Stored dataset items
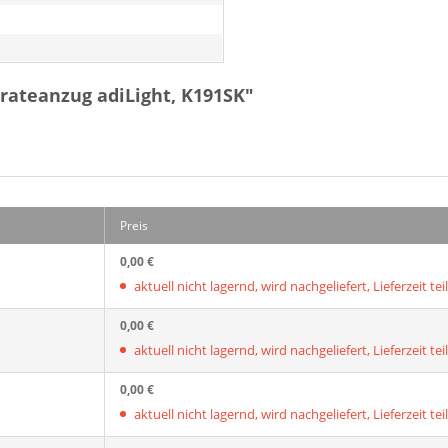
rateanzug adiLight, K191SK"
Preis
0,00 €
aktuell nicht lagernd, wird nachgeliefert, Lieferzeit tei
0,00 €
aktuell nicht lagernd, wird nachgeliefert, Lieferzeit tei
0,00 €
aktuell nicht lagernd, wird nachgeliefert, Lieferzeit tei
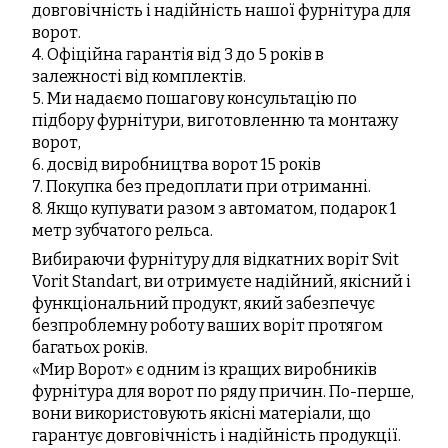
довговічність і надійність нашої фурнітура для
ворот.
4. Офіційна гарантія від 3 до 5 років в
залежності від комплектів.
5. Ми надаємо пошагову консультацію по
підбору фурнітури, виготовленню та монтажу
ворот,
6. досвід виробництва ворот 15 років
7. Покупка без предоплати при отриманні.
8. Якщо купувати разом з автоматом, подарок 1
метр зубчатого рельса.
Вибираючи фурнітуру для відкатних воріт Svit
Vorit Standart, ви отримуєте надійний, якісний і
функціональний продукт, який забезпечує
безпроблемну роботу ваших воріт протягом
багатьох років.
«Мир Ворот» є одним із кращих виробників
фурнітура для ворот по ряду причин. По-перше,
вони використовують якісні матеріали, що
гарантує довговічність і надійність продукції.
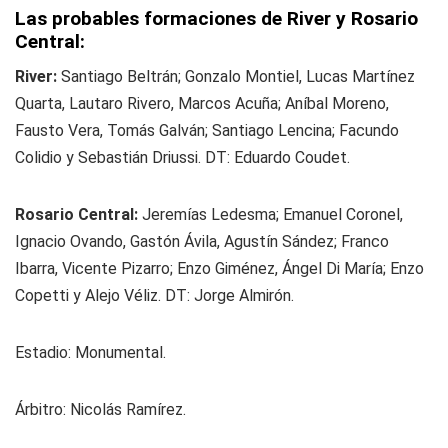
Las probables formaciones de River y Rosario
Central:
River:
Santiago Beltrán; Gonzalo Montiel, Lucas Martínez
Quarta, Lautaro Rivero, Marcos Acuña; Aníbal Moreno,
Fausto Vera, Tomás Galván; Santiago Lencina; Facundo
Colidio y Sebastián Driussi. DT: Eduardo Coudet.
Rosario Central:
Jeremías Ledesma; Emanuel Coronel,
Ignacio Ovando, Gastón Ávila, Agustín Sández; Franco
Ibarra, Vicente Pizarro; Enzo Giménez, Ángel Di María; Enzo
Copetti y Alejo Véliz. DT: Jorge Almirón.
Estadio: Monumental.
Árbitro: Nicolás Ramírez.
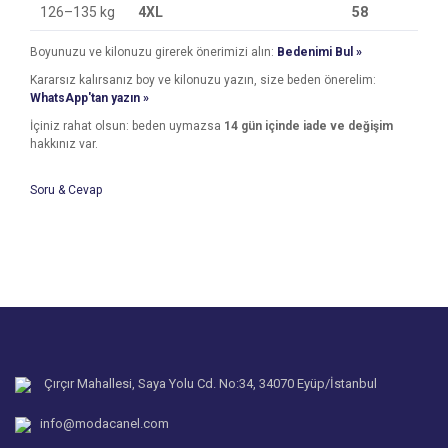
126–135 kg
4XL
58
Boyunuzu ve kilonuzu girerek önerimizi alın:
Bedenimi Bul »
Kararsız kalırsanız boy ve kilonuzu yazın, size beden önerelim:
WhatsApp'tan yazın »
İçiniz rahat olsun: beden uymazsa
14 gün içinde iade ve değişim
hakkınız var.
Soru & Cevap
Bu ürünün fiyat bilgisi, resim, ürün açıklamalarında ve diğer
konularda yetersiz gördüğünüz noktaları öneri formunu
Bu ürüne ilk yorumu siz yapın!
kullanarak tarafımıza iletebilirsiniz.
Ürün hakkında henüz soru sorulmamış.
Görüş ve önerileriniz için teşekkür ederiz.
Yorum Yaz
Ürün resmi kalitesiz, bozuk veya görüntülenemiyor.
Soru Sor
Ürün açıklamasında eksik bilgiler bulunuyor.
Ürün bilgilerinde hatalar bulunuyor.
Çırçır Mahallesi, Saya Yolu Cd. No:34, 34070 Eyüp/İstanbul
Ürün fiyatı diğer sitelerden daha pahalı.
info@modacanel.com
Bu ürüne benzer farklı alternatifler olmalı.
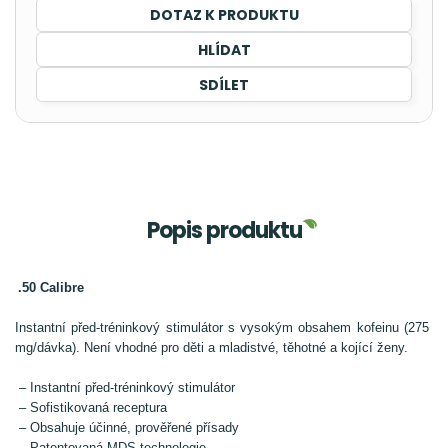
DOTAZ K PRODUKTU
HLÍDAT
SDÍLET
Popis produktu
.50 Calibre
Instantní před-tréninkový stimulátor s vysokým obsahem kofeinu
(275
mg/dávka). Není vhodné pro děti a mladistvé, těhotné a kojící ženy.
– Instantní před-tréninkový stimulátor
– Sofistikovaná receptura
– Obsahuje účinné, prověřené přísady
– Patentovaná MDS technologie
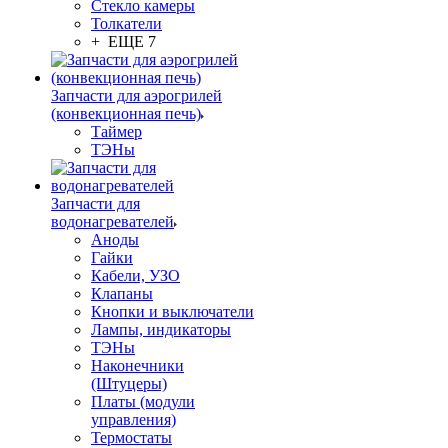
Стекло камеры
Толкатели
+ ЕЩЕ 7
Запчасти для аэрогрилей
(конвекционная печь)
Таймер
ТЭНы
Запчасти для
водонагревателей
Аноды
Гайки
Кабели, УЗО
Клапаны
Кнопки и выключатели
Лампы, индикаторы
ТЭНы
Наконечники
(Штуцеры)
Платы (модули
управления)
Термостаты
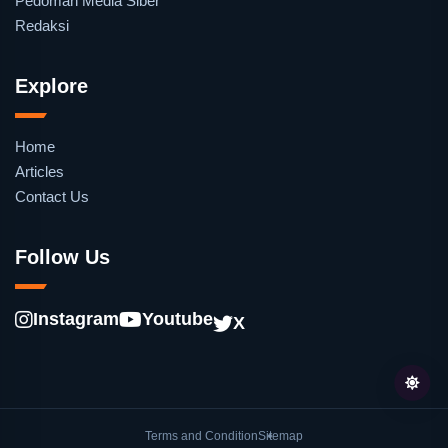
Pedoman Media Siber
Redaksi
Explore
Home
Articles
Contact Us
Follow Us
Instagram
Youtube
X
Terms and Condition
Sitemap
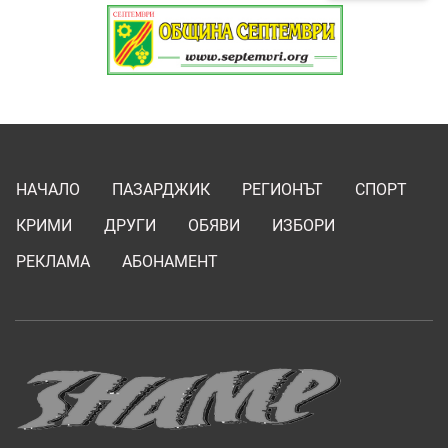
НАЧАЛО
ПАЗАРДЖИК
РЕГИОНЪТ
СПОРТ
КРИМИ
ДРУГИ
ОБЯВИ
ИЗБОРИ
РЕКЛАМА
АБОНАМЕНТ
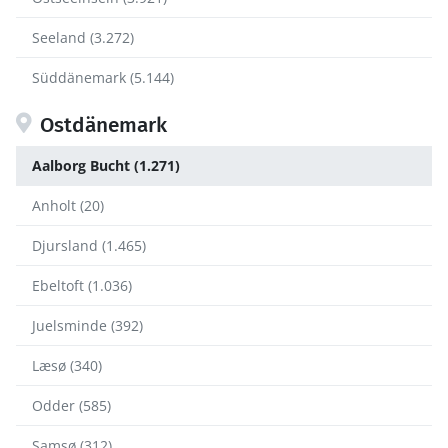
Seeland (3.272)
Süddänemark (5.144)
Ostdänemark
Aalborg Bucht (1.271)
Anholt (20)
Djursland (1.465)
Ebeltoft (1.036)
Juelsminde (392)
Læsø (340)
Odder (585)
Samsø (312)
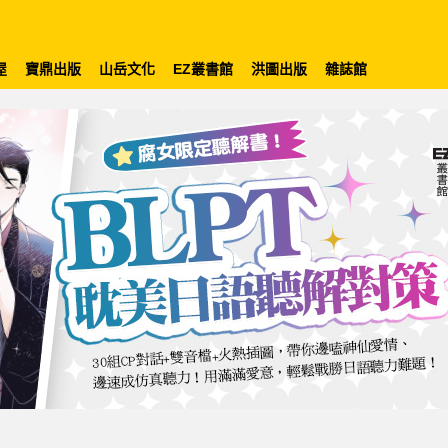
屋
寶鼎出版
山岳文化
EZ叢書館
洪圖出版
雜誌館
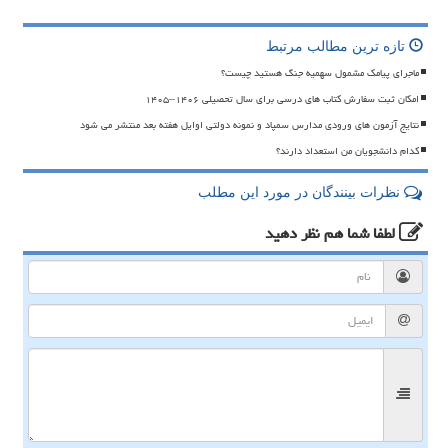
تازه ترین مطالب مرتبط
ماجرای پیامک مشمول سهمیه جنگ هستید چیست؟
امکان ثبت سفارش کتاب های درسی برای سال تحصیلی ۱۴۰۶–۱۴۰۵
نتایج آزمون های ورودی مدارس سمپاد و نمونه دولتی اوایل هفته بعد منتشر می شود
کدام دانشجویان من استعداد دارند؟
نظرات بینندگان در مورد این مطلب
لطفا شما هم
نظر دهید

### Task item
Count the lines above that contain the word "ürüne", and give only that number.

### Your solution
2